A.O. Scott, New York Times
"The relationship between Woolf and Pollard, with its mix of hijinks
and gallantry, is one of the most moving things in a deeply moving picture,
a film awash in reverie, nostalgia and bittersweet Randy Newman melodies."
Michael Wilmington, Chicago Tribune
"Randy Newman's moving score charts the emotional course as the camera
shoulders into a pack of horses fighting and thundering for the finish
line."
Connie Ogle, Miami Herald
"Seabiscuit is narrated by PBS historian David McCullough, who performed
a similar role for Ken Burns's The Civil War. (Indeed, the distant trumpets
of Randy Newman's score might have burdened even Burns to a fanfare-thee-well.)"
J. Hoberman, Village Voice
AN ACTUAL LETTER FROM DON DAVIS!!!!!
From: "Don Davis"
Dear Film Score Monthly,
The point I want to respond to is the reference
to the Matrix "posse", in which Larry and Andy Wachowski have relegated
a certain amount of their profit participation to be distributed among
key talent including the director of photography and a few others. The
article made a point that it seemed to be a dis to me that I was not included,
but I would like to point out that certain members of the talent team are
entitled to residuals, and the residuals are higher if the film is successful.

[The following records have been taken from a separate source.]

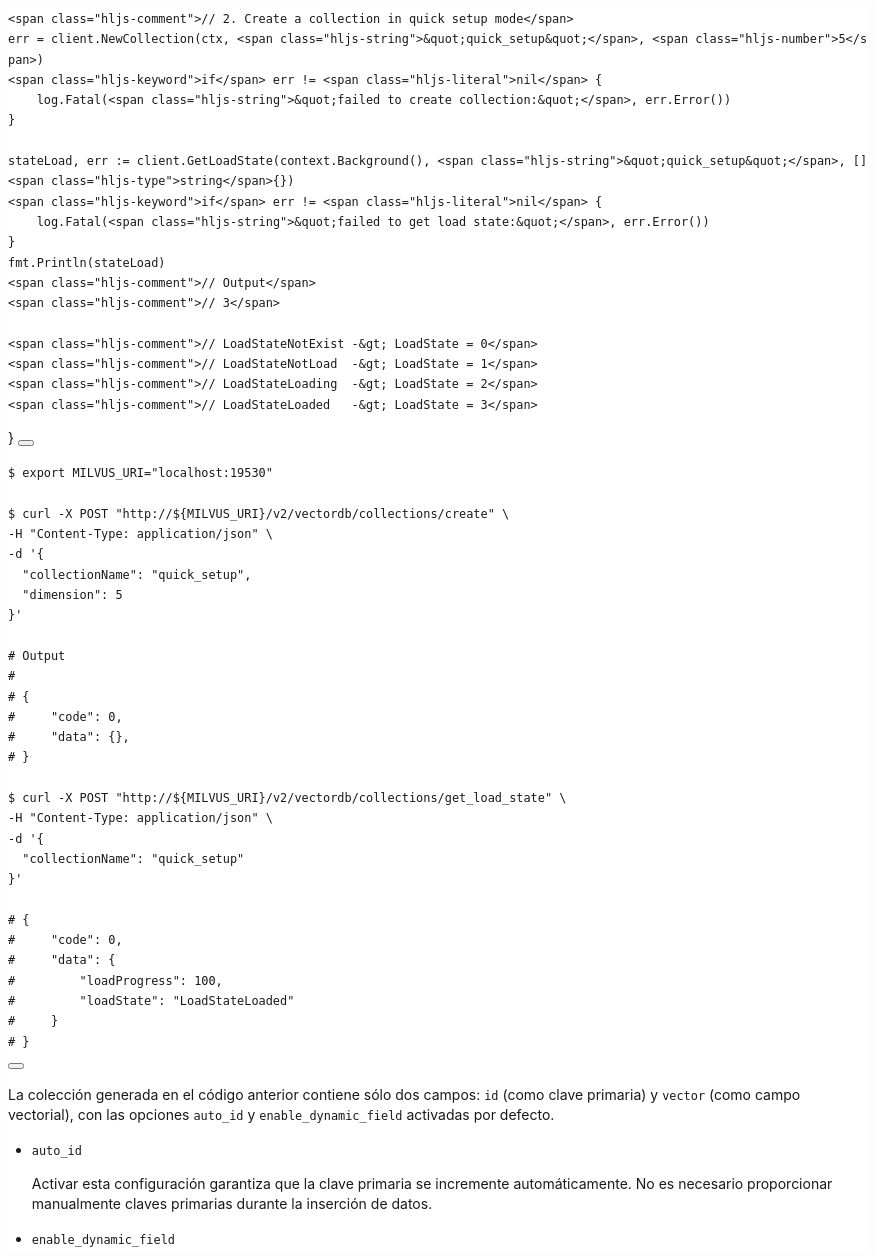     <span class="hljs-comment">// 2. Create a collection in quick setup mode</span>
    err = client.NewCollection(ctx, <span class="hljs-string">&quot;quick_setup&quot;</span>, <span class="hljs-number">5</span>)
    <span class="hljs-keyword">if</span> err != <span class="hljs-literal">nil</span> {
        log.Fatal(<span class="hljs-string">&quot;failed to create collection:&quot;</span>, err.Error())
    }
    
    stateLoad, err := client.GetLoadState(context.Background(), <span class="hljs-string">&quot;quick_setup&quot;</span>, []<span class="hljs-type">string</span>{})
    <span class="hljs-keyword">if</span> err != <span class="hljs-literal">nil</span> {
        log.Fatal(<span class="hljs-string">&quot;failed to get load state:&quot;</span>, err.Error())
    }
    fmt.Println(stateLoad)
    <span class="hljs-comment">// Output</span>
    <span class="hljs-comment">// 3</span>
    
    <span class="hljs-comment">// LoadStateNotExist -&gt; LoadState = 0</span>
    <span class="hljs-comment">// LoadStateNotLoad  -&gt; LoadState = 1</span>
    <span class="hljs-comment">// LoadStateLoading  -&gt; LoadState = 2</span>
    <span class="hljs-comment">// LoadStateLoaded   -&gt; LoadState = 3</span>
}
<button class="copy-code-btn"></button></code></pre>
<pre><code translate="no" class="language-shell">$ <span class="hljs-built_in">export</span> MILVUS_URI=<span class="hljs-string">&quot;localhost:19530&quot;</span>

$ curl -X POST <span class="hljs-string">&quot;http://<span class="hljs-variable">${MILVUS_URI}</span>/v2/vectordb/collections/create&quot;</span> \
-H <span class="hljs-string">&quot;Content-Type: application/json&quot;</span> \
-d <span class="hljs-string">&#x27;{
  &quot;collectionName&quot;: &quot;quick_setup&quot;,
  &quot;dimension&quot;: 5
}&#x27;</span>

<span class="hljs-comment"># Output</span>
<span class="hljs-comment">#</span>
<span class="hljs-comment"># {</span>
<span class="hljs-comment">#     &quot;code&quot;: 0,</span>
<span class="hljs-comment">#     &quot;data&quot;: {},</span>
<span class="hljs-comment"># }</span>

$ curl -X POST <span class="hljs-string">&quot;http://<span class="hljs-variable">${MILVUS_URI}</span>/v2/vectordb/collections/get_load_state&quot;</span> \
-H <span class="hljs-string">&quot;Content-Type: application/json&quot;</span> \
-d <span class="hljs-string">&#x27;{
  &quot;collectionName&quot;: &quot;quick_setup&quot;
}&#x27;</span>

<span class="hljs-comment"># {</span>
<span class="hljs-comment">#     &quot;code&quot;: 0,</span>
<span class="hljs-comment">#     &quot;data&quot;: {</span>
<span class="hljs-comment">#         &quot;loadProgress&quot;: 100,</span>
<span class="hljs-comment">#         &quot;loadState&quot;: &quot;LoadStateLoaded&quot;</span>
<span class="hljs-comment">#     }</span>
<span class="hljs-comment"># }</span>
<button class="copy-code-btn"></button></code></pre>
<p>La colección generada en el código anterior contiene sólo dos campos: <code translate="no">id</code> (como clave primaria) y <code translate="no">vector</code> (como campo vectorial), con las opciones <code translate="no">auto_id</code> y <code translate="no">enable_dynamic_field</code> activadas por defecto.</p>
<ul>
<li><p><code translate="no">auto_id</code></p>
<p>Activar esta configuración garantiza que la clave primaria se incremente automáticamente. No es necesario proporcionar manualmente claves primarias durante la inserción de datos.</p></li>
<li><p><code translate="no">enable_dynamic_field</code></p>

Those who are entitled to residuals are the actors, the directors, the
writers, the producer, and of course the composer. The Wachowskis felt
that it was an injustice that those members of the "posse" are just as
key to the success of the Matrix films, yet they get no residuals, so the
brothers set aside some of the residuals that would have gone to them to
be distributed to the posse, and therefore to include me in that distribution
would be inherently unfair. It should also be pointed out that due to the
creative accounting that all major studios indulge in, it may well be possible
that no one in the "posse" will receive any money at all, whereas my BMI
checks are not subject to the studio's accounting tricks. It would be well
to point out, in addition, that the reason this charity of the brothers
was made public is because Larry Wachowski's divorce filings were posted
on the internet, and the distribution of these residuals were being disputed
by his ex-wife, and so I feel that public discussion of this very private
matter of the Wachowski brothers is really not appropriate.
Thanks,
Don Davis
FROM: "Michael Mclennan"
Just emailing to say how much I appreciated Knell Noekebreck's
article on the Matrix Reloaded and its music. It shed light on one aspect
of the film I'd had a great deal of difficulty with -- the Zion goes bananas
scene -- a scene that cried out for something a little more heartfelt from
Don Davis, but got the dregs of techno instead. Knell links it well to
the intellectual concerns of the trilogy.